作業内容:
バルトークの「映像」を論じた抜粋文から、「ドビュッシーには「映像第1集」で始まり「の初演は1910年である)。」まで続く部分を、一字も変えずに書き写せ。

抜粋文:
###

ドビュッシーには「映像第1集」と「映像第2集」というピアノ曲がある。前者は1906年初演、後者は1908年初演だ。バルトークが同じく「映像」という名の曲を書いたのは、ドビュッシーの作品名を意識したのかどうかは私はわからないが、偶然てことはないような気がする(なお、ドビュッシーの3曲から成る「管弦楽のための映像」は、第1曲の初演が1913年、第2~3曲の初演は1910年である)。
で、「2つの映像」の第1曲「花ざかり」だが、カラフルな花が咲き誇るお花畑をイメージして聴くと裏切られる。バルトークの音楽は、輝く明るさに支配されたものではない。すっきりしていない。どよーんとしている。隠花植物の花のよう。妖艶ですらある。バルトークにとって、花ざかり(あるいは単に「花」)のイメージってこんなんだったってわけだ。それこそ、にっくき雑草が花ざかりっていう状態を私は思い浮かべてしまった。

###

提供項目:
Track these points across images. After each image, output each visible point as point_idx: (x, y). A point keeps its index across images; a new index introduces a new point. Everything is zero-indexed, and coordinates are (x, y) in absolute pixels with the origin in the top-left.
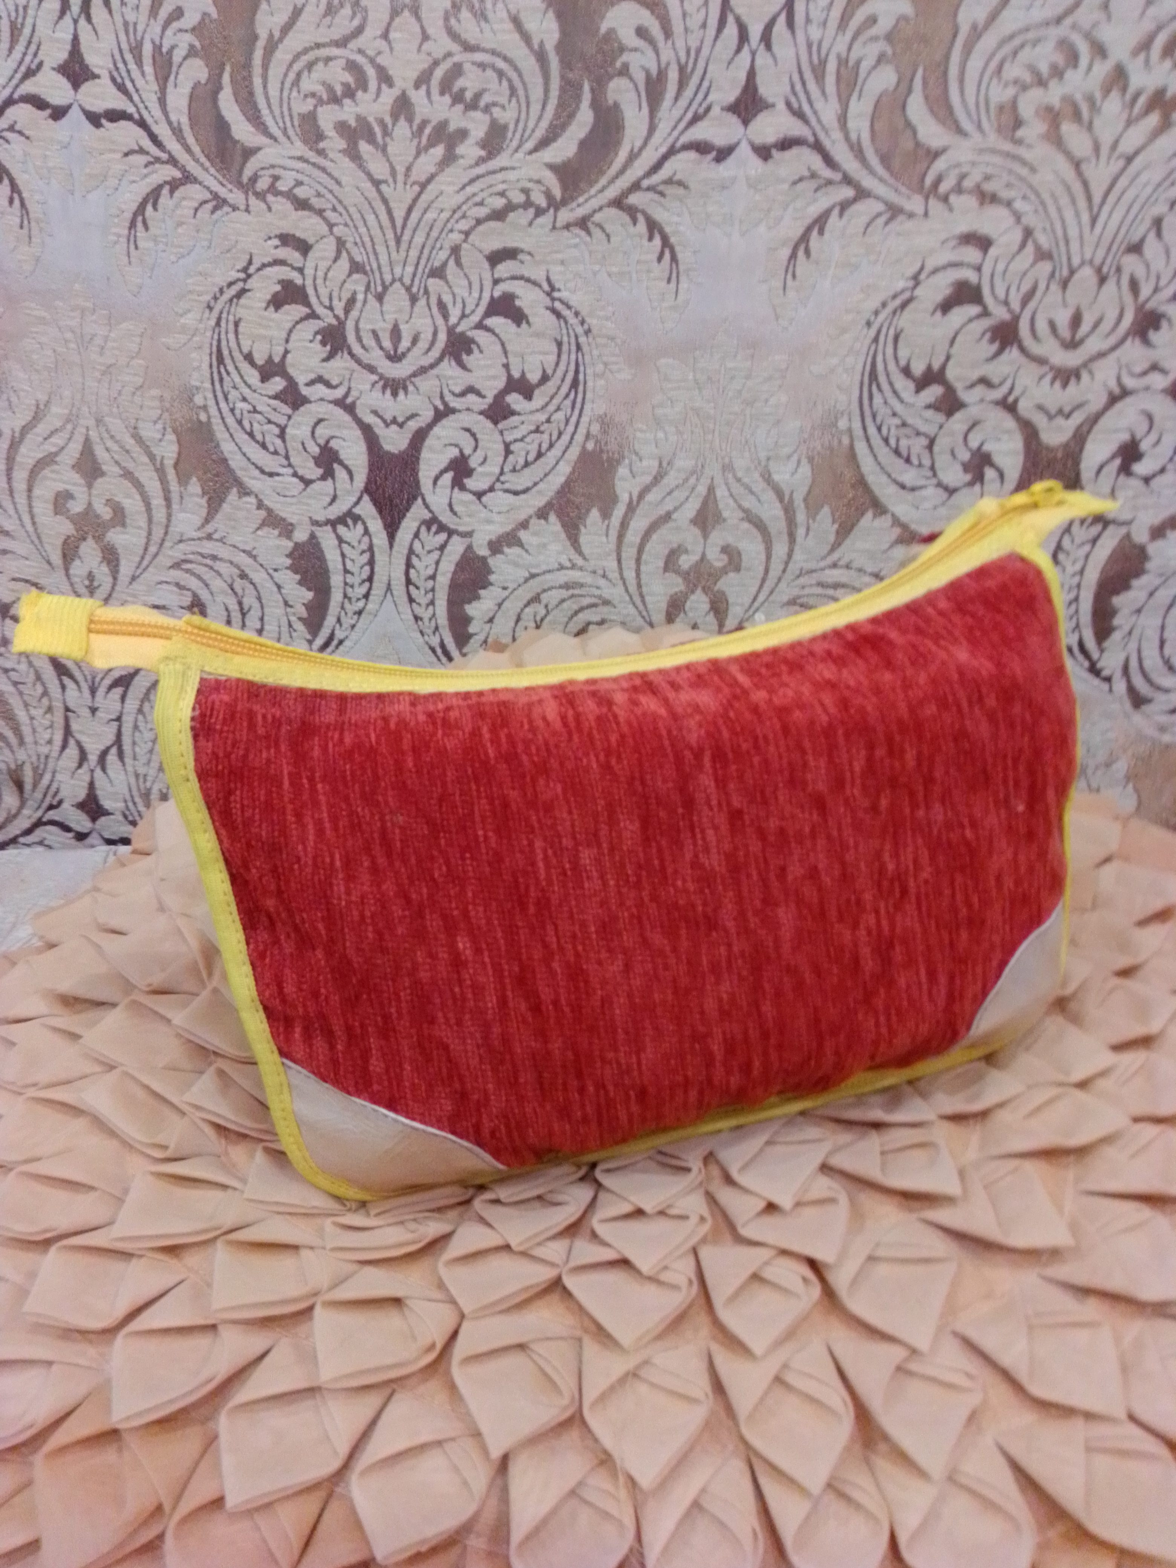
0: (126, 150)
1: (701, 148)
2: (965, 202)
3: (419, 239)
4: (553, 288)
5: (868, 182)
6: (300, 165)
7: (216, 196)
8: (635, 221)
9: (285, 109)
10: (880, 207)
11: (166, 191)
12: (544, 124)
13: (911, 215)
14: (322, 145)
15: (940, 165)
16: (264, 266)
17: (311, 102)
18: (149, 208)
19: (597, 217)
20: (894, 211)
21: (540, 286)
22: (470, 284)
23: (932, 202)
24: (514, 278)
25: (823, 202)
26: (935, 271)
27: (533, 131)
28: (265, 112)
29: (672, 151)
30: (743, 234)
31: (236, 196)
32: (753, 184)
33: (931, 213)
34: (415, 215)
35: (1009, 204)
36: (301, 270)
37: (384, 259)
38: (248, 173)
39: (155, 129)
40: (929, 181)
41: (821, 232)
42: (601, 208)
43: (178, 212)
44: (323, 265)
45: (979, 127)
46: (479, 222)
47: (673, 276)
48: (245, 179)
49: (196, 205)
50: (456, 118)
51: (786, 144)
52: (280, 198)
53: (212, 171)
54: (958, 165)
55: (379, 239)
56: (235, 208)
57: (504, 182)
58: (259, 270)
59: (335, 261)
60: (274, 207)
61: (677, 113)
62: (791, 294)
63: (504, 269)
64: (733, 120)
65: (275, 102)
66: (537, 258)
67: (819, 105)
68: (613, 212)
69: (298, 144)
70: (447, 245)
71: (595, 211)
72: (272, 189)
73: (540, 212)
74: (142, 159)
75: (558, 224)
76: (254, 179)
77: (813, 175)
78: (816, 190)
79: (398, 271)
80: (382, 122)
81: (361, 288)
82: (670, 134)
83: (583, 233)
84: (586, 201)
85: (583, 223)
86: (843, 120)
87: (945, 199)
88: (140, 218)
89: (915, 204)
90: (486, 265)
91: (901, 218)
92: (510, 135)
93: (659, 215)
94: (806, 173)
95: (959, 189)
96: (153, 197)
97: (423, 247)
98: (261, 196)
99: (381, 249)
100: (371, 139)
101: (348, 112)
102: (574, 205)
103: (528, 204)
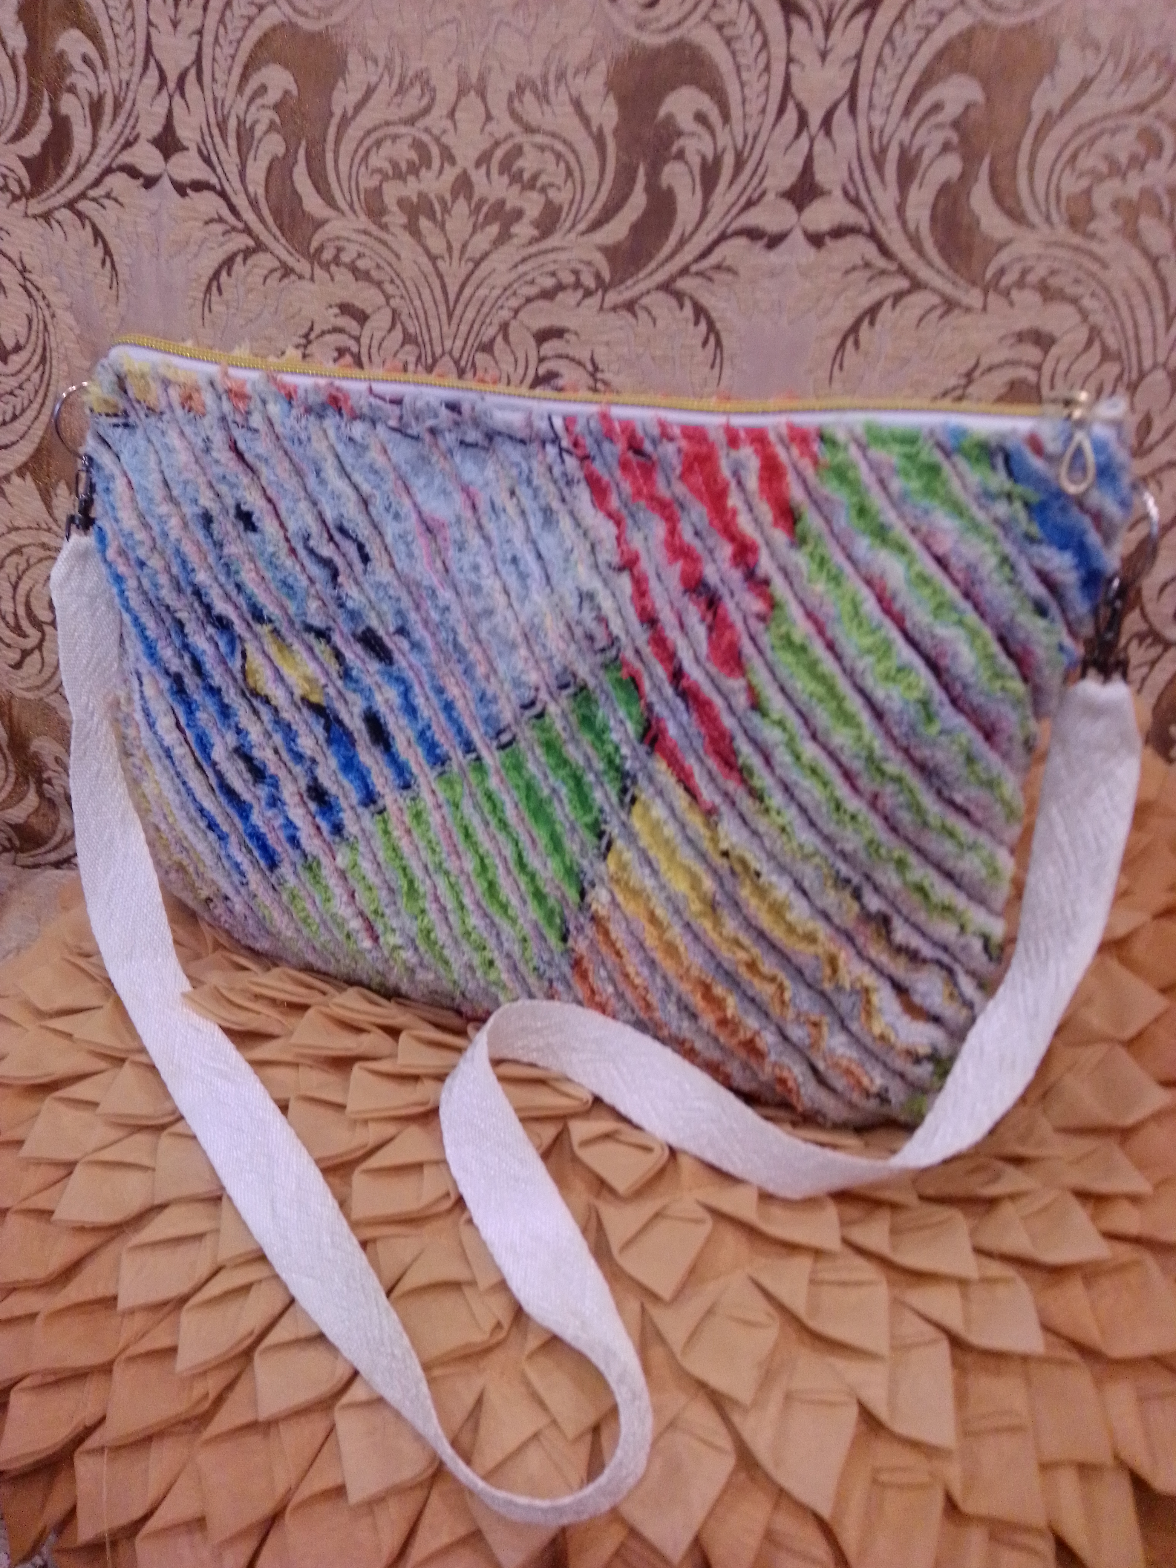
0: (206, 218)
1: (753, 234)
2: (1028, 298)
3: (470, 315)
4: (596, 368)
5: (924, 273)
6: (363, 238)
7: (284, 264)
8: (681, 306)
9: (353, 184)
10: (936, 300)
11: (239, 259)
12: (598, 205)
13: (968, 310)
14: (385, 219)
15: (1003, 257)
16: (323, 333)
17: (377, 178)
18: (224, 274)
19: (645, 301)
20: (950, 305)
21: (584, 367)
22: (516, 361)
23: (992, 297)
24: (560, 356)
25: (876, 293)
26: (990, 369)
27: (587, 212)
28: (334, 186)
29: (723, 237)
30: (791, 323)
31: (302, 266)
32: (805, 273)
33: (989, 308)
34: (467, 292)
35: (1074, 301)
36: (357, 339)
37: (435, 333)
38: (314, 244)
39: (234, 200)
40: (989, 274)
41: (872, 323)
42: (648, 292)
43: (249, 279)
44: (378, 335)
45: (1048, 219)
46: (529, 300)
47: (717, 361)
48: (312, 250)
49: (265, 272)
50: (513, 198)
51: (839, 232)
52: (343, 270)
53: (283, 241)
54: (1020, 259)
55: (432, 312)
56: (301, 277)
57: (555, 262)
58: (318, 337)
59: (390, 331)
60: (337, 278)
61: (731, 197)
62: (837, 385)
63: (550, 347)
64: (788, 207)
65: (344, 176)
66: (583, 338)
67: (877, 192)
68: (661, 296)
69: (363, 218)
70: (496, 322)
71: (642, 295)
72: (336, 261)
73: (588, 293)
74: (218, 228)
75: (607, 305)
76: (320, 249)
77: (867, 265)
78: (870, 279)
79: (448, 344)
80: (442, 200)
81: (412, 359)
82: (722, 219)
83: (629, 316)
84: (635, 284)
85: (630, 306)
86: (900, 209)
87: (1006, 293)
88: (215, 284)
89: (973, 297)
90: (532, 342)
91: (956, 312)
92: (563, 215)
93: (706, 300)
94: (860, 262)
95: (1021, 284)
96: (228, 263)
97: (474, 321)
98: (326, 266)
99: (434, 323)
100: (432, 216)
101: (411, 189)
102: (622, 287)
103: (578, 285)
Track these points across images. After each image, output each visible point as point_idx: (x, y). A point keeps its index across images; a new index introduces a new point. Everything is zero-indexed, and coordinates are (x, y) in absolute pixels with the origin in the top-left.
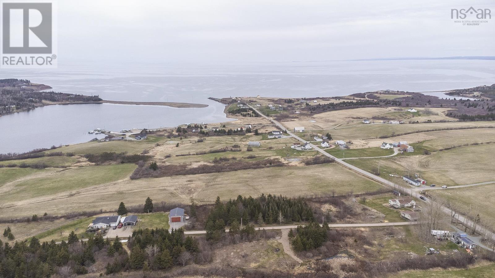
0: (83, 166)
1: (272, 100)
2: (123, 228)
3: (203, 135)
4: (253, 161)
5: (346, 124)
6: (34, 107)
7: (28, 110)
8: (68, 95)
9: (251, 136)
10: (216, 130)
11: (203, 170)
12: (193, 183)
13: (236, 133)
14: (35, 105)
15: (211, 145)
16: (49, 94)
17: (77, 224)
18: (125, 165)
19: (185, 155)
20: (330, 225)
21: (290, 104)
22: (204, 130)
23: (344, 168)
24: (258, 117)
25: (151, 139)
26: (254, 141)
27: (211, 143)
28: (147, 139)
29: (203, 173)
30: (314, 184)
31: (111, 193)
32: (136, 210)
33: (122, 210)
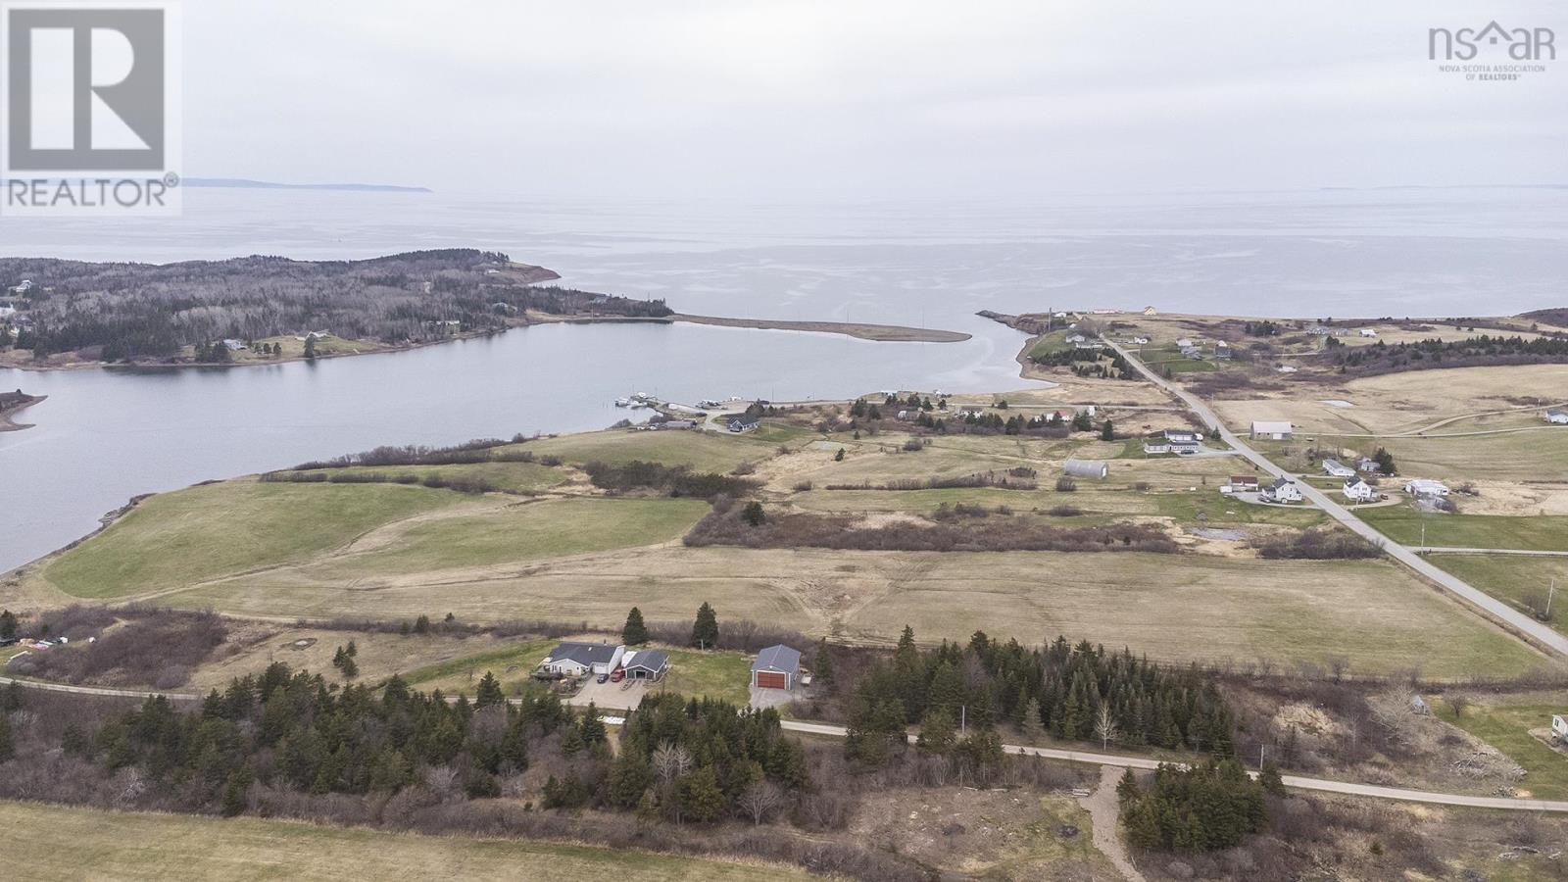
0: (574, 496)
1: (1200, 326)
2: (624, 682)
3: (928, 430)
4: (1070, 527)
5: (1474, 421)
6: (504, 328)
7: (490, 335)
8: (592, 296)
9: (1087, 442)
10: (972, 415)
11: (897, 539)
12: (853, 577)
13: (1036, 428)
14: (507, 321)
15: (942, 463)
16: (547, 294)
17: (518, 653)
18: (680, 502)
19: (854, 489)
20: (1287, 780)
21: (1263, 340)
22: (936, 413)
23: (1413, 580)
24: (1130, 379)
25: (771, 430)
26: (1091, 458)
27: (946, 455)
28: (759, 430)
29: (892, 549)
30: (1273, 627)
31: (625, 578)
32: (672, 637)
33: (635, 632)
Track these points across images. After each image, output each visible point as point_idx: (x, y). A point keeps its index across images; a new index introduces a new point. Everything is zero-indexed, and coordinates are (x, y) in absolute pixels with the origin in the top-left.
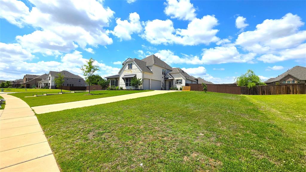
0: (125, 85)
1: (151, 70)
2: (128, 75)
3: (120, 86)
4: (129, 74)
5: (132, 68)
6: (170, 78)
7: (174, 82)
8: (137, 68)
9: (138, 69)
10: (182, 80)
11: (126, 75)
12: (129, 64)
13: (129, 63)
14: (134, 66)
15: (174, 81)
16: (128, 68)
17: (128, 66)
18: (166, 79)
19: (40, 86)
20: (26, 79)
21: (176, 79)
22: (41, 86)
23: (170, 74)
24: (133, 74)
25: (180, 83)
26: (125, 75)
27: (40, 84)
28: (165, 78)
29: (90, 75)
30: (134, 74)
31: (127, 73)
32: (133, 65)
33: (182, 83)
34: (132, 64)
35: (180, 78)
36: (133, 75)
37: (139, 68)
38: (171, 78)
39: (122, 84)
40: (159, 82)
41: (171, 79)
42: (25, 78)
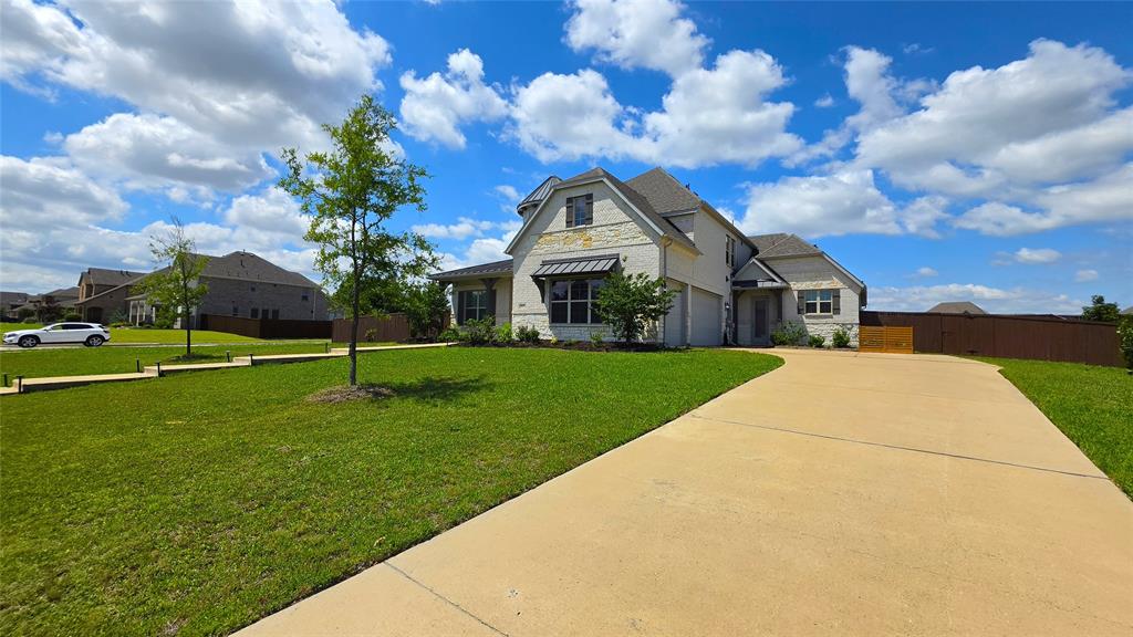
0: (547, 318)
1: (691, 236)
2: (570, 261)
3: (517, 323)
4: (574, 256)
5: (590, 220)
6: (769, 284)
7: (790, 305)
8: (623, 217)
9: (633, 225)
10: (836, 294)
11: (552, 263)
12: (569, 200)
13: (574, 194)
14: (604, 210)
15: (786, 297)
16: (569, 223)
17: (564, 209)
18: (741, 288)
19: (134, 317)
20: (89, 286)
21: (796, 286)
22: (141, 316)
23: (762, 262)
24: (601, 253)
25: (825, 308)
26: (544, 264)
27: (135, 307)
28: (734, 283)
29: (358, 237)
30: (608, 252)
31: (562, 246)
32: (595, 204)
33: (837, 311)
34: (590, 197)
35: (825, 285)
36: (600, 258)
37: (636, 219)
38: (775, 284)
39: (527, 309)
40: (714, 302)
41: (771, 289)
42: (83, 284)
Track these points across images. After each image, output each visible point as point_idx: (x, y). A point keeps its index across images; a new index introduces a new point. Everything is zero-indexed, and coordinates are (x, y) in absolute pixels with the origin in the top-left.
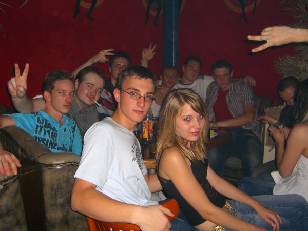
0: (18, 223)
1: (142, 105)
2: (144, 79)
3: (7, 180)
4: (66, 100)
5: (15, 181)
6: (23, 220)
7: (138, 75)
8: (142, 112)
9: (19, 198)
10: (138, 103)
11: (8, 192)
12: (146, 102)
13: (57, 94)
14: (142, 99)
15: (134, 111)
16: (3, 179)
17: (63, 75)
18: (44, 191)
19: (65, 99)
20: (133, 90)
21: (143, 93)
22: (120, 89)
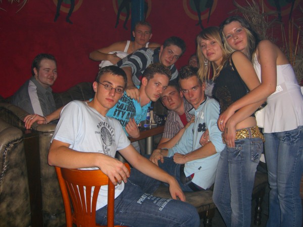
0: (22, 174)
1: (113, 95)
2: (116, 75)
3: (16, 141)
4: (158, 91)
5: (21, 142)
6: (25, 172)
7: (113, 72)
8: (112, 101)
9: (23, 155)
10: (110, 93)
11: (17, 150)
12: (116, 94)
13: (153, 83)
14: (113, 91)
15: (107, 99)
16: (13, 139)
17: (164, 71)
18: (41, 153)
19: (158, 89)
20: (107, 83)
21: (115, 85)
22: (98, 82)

###

解答:
ドビュッシーには「映像第1集」と「映像第2集」というピアノ曲がある。前者は1906年初演、後者は1908年初演だ。バルトークが同じく「映像」という名の曲を書いたのは、ドビュッシーの作品名を意識したのかどうかは私はわからないが、偶然てことはないような気がする(なお、ドビュッシーの3曲から成る「管弦楽のための映像」は、第1曲の初演が1913年、第2~3曲の初演は1910年である)。